Esse batalhão de profissionais, em sua maior
parte, não tardou em fazer fortuna, criando e educando uma nova geração de
consumidores em um território virgem e alheio à sofisticação européia. Foi o
início do que levaria a rua ser conhecida, na maior parte do século XIX, como a
"via dolorosa dos maridos pobres", expressão de Machado de Assis em seu conto
O Lapso (Histórias sem Data), pois poucos orçamentos resistiam às compras
feitas por uma esposa inconsciente ou irresponsável neste paraíso consumista do
passado.
Ali, em cada vitrine, espreitava o demônio da
tentação, seja em lojas como a Notre Dame de Paris, que desde 1848 foi um
dos principais centros da moda, e também a Casa Raunier, perfumarias como
a Desmarais, Wallerstein e Bernardo, fotógrafos como Georges
Leuzinger, Marc Ferrez e Insley Pacheco, e joalherias como a dos irmãos
Farani. Além disso, era frequentada por intelectuais, atraídos pelas
muitas livrarias com as últimas novidades de Paris, como a Garnier.
Vários jornais também lá tiveram endereço, como o Correio da Manhã e a
Gazeta de Notícias.
Modistas, cabeleireiros, joalheiros... lá se ia o orçamento do mês A importância da Ouvidor como centro de consumo e moda continuou nas primeiras décadas do século XX, mas paulatinamente se esvaziou, à medida em que a cidade crescia e o comércio sofisticado se estabelecia na zona sul. A descaracterização da rua acompanhou a vulgarização do centro da cidade, transformando-o em local exclusivo de trabalho, com população não residente. Na década de 1980, o incentivo ao comércio de rua ilegal causaria sua mais profunda decadência, fato que permanece até os dias de hoje, em maior ou menor grau. A rua do Ouvidor, como as outras, também sofreu as consequências, com a anarquia diária dos camelôs em frente às portas de suas lojas, levando muitos comerciantes a procurar refúgio no interior dos shoppings, único modo garantido, hoje em dia, de se resguardar do caos e proteger o negócio.

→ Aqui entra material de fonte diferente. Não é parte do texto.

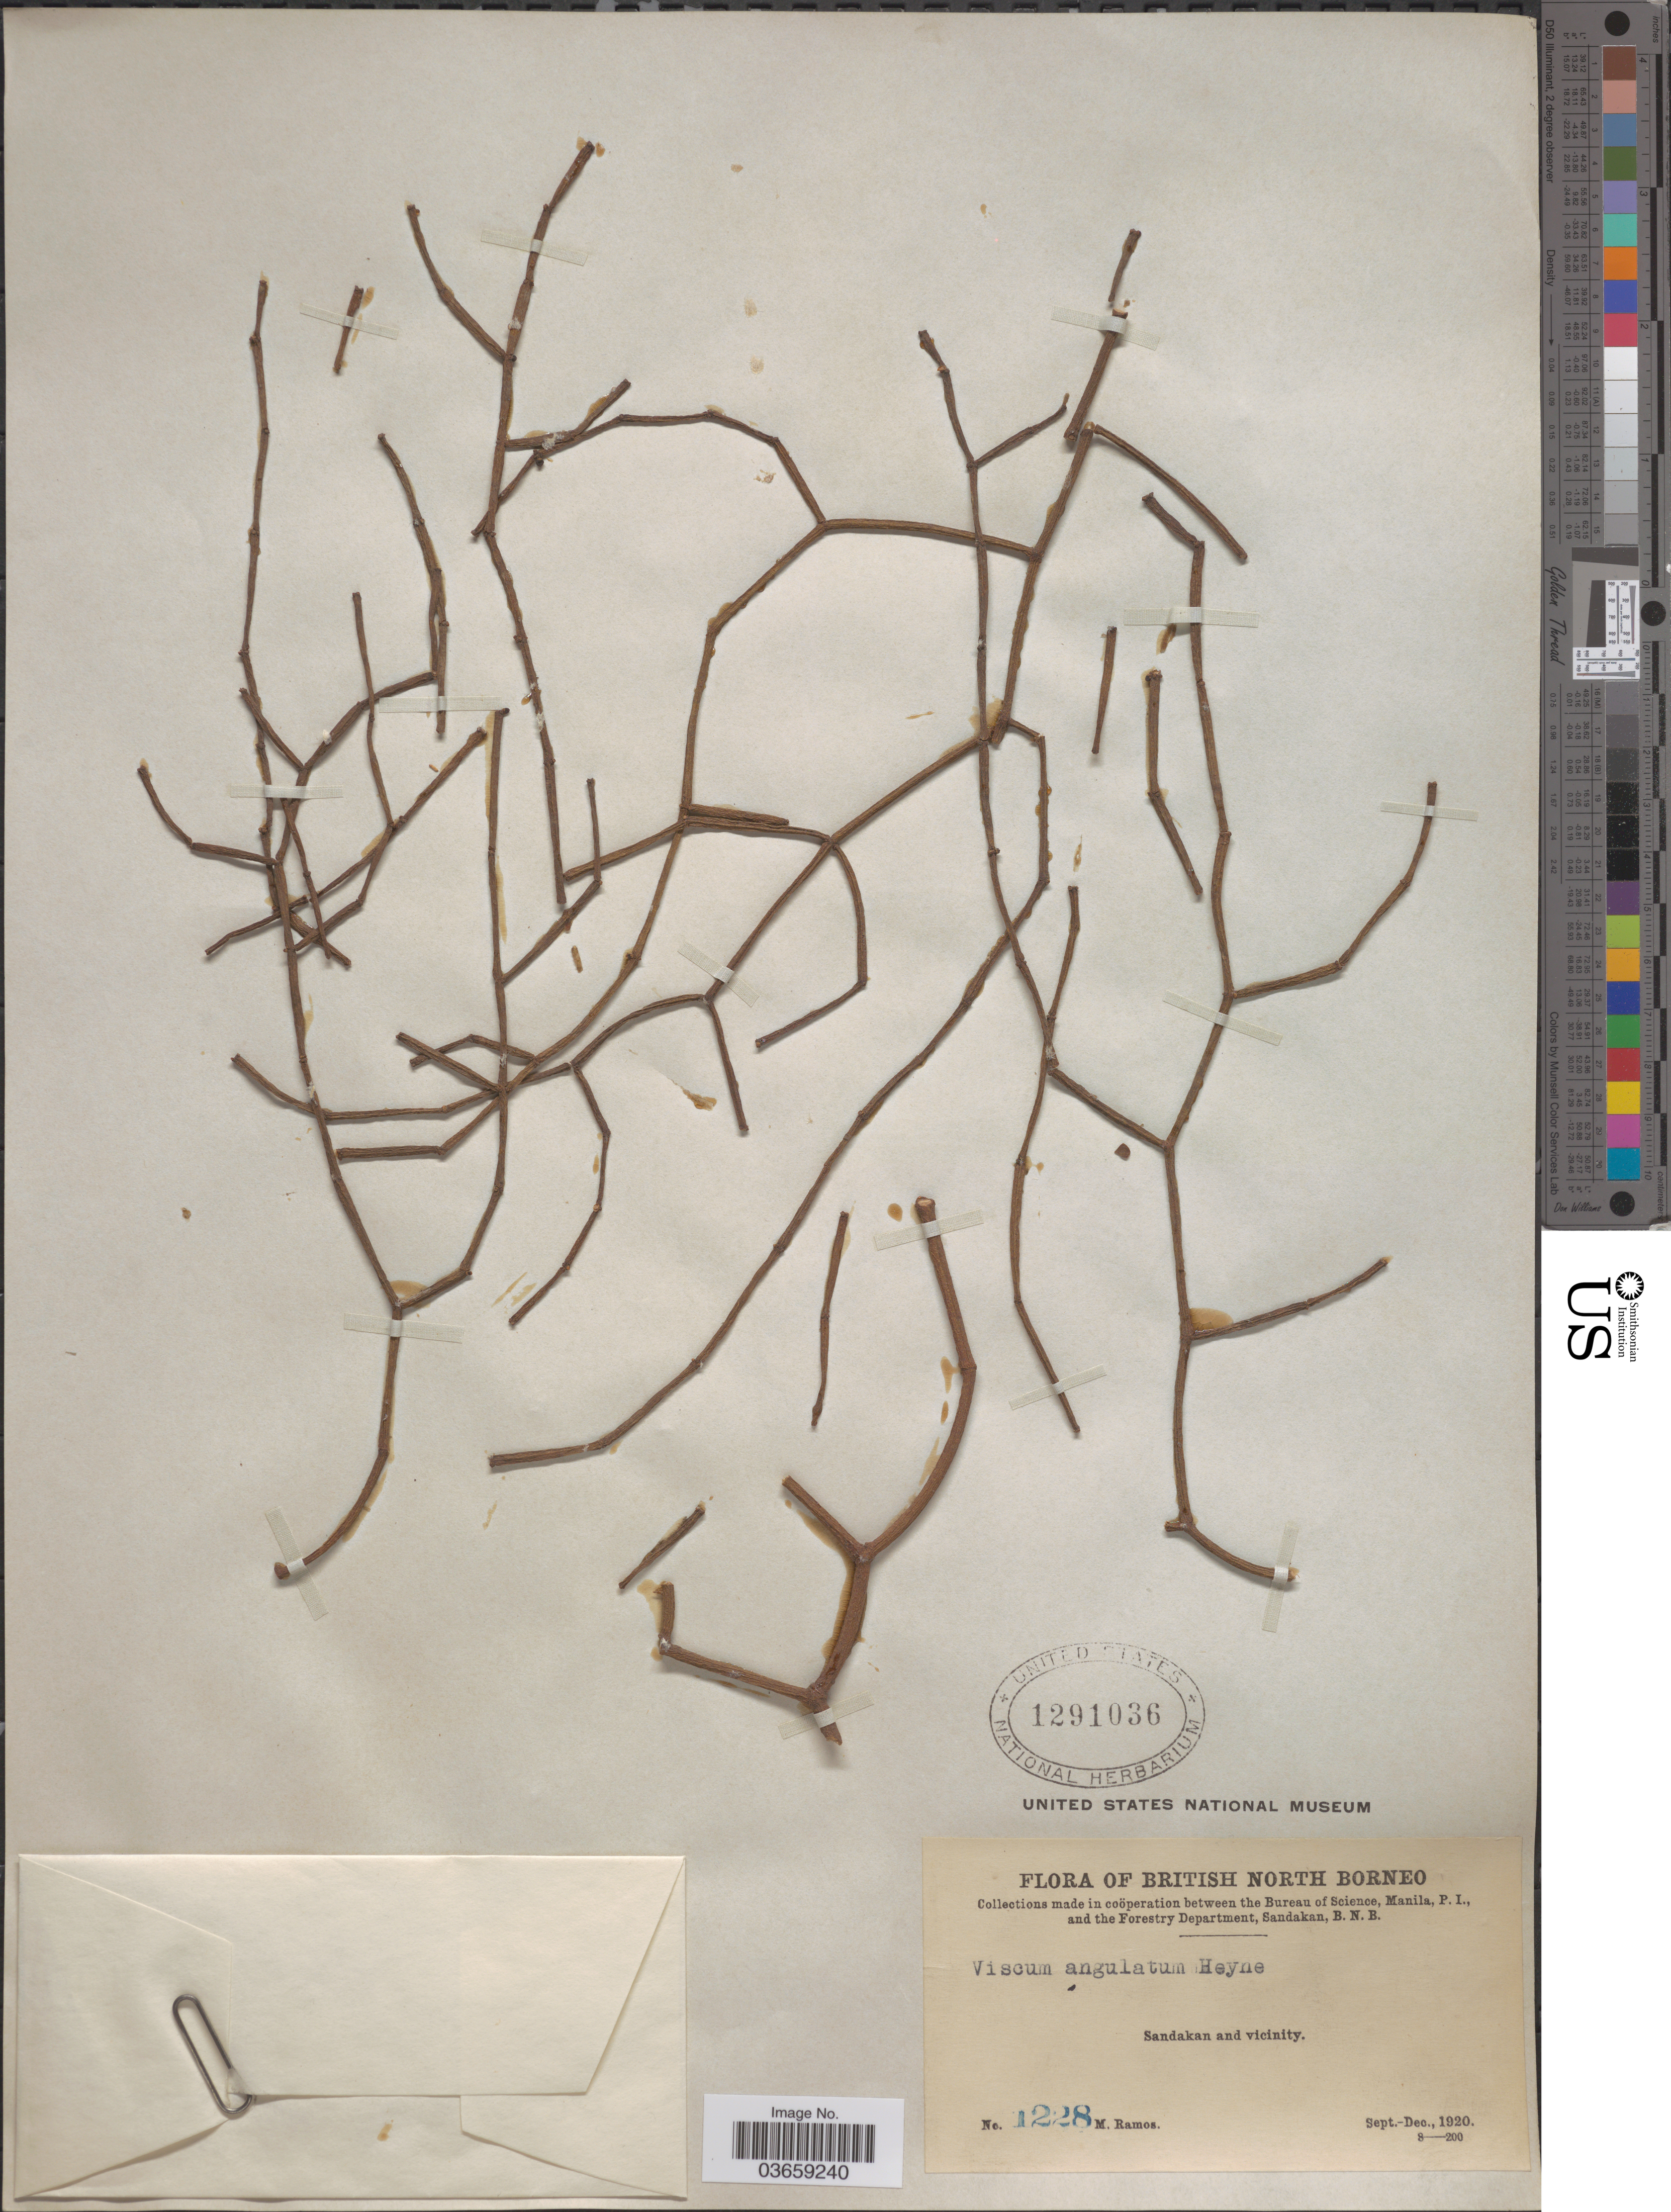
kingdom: Plantae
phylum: Tracheophyta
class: Magnoliopsida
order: Santalales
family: Viscaceae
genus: Viscum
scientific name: Viscum sp.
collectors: M. Ramos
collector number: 1228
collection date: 1920-09/1920-12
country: Malaysia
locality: British North Borneo. Sandakan and vicinity.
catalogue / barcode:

É impossível e até mesmo absurdo pensar que a
Ouvidor do passado poderá voltar algum dia, pois a sociedade e as condições são
totalmente diferentes, e é como se estivéssemos noutro planeta. Mas é plenamente
legítimo e justificável que a comunidade aspire viver em ruas limpas e
ordenadas, sem os flagelos que atingem diáriamente todos os pedestres,
especialmente no centro da cidade. Para isso, é necessário que os responsáveis
pela ordem pública façam muito mais que os esporádicos choques propagandísticos
de ordem, quase sempre de muito baixa voltagem.